Ah - somewhat sorry to hear (hope you're working on other good things) - really appreciated your reviews/ownership (& been meaning to suggest maybe formalizing that - putting you down as code owner of llvm-symbolizer, if you think that's suitable) in this area - appreciate your continued investment here, even/especially when it's not your primary work anymore.
Hmm, not sure I understand the difference between these two cases - could you show a small example/describe this in more detail? |
Thanks for the apppreciation. It's actually been that way for 2 and a half years, so I expect my activity levels to continue that way for the foreseeable future. Regarding code ownership, I appreciate the suggestion. However, I don't think I'd be comfortable adopting that role formally, because there will be times due to work priorities when I might not be able to invest the necessary time.
It's subtle, I admit. It's based on my memory of the line table structure. IIRC, a line table sequence is a series of increasing address values, and could be roughly equated to a function. Clearly going forward or backward within the sequence would be expected to yield the next/previous address where some usable line info may reside. However, the distinction comes at the edge of these sequences: if you go back/forward within the same table to the previous/next sequence, you'd likely jump to the function adjacent to the "real" one in the source file, which might or might not be correct, depending on what the optimizer has done.
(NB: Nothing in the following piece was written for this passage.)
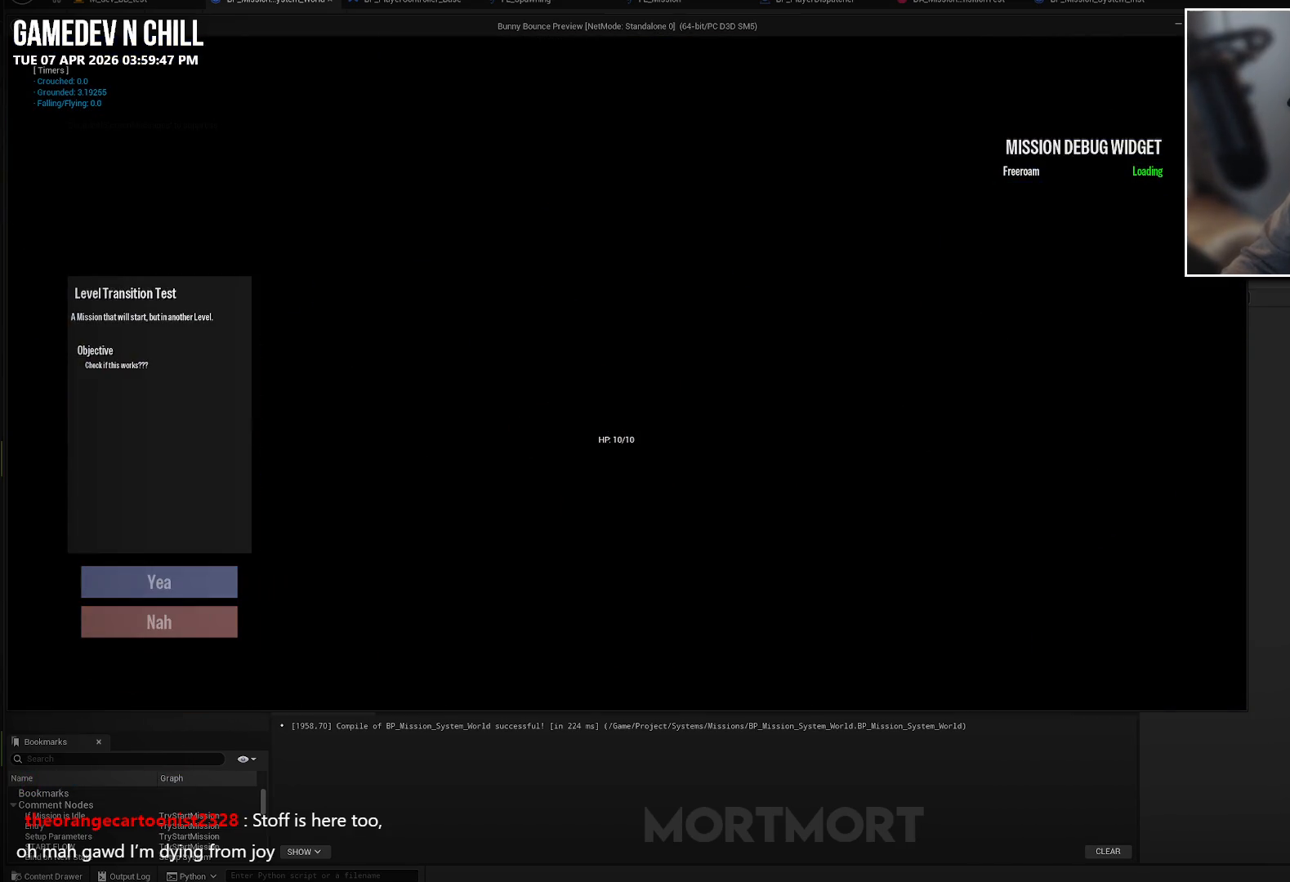
{"buttons": [], "left_stick": "center", "right_stick": "center", "events": []}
On the other hand, jumping to the previous/next address might result in a jump to a completely different part of the line table, because the function has somehow been merged with a different function in the source file. |
ah, think I'm with you @jh7370 - maybe if we just say "the nearest non-zero previous address within this line table sequence" (line tables have a concept of a sequence - essentially from a set_address operation to an end_sequence operation) - we shouldn't cross into another sequence when doing this sort of thing. |
Closing in favour of #82240 |
Addresses which has line number info zero for O1,O2,O3 with debug info optimized binaries will try to find the nearest non-zero line in a bidirectional fashion starting from input address.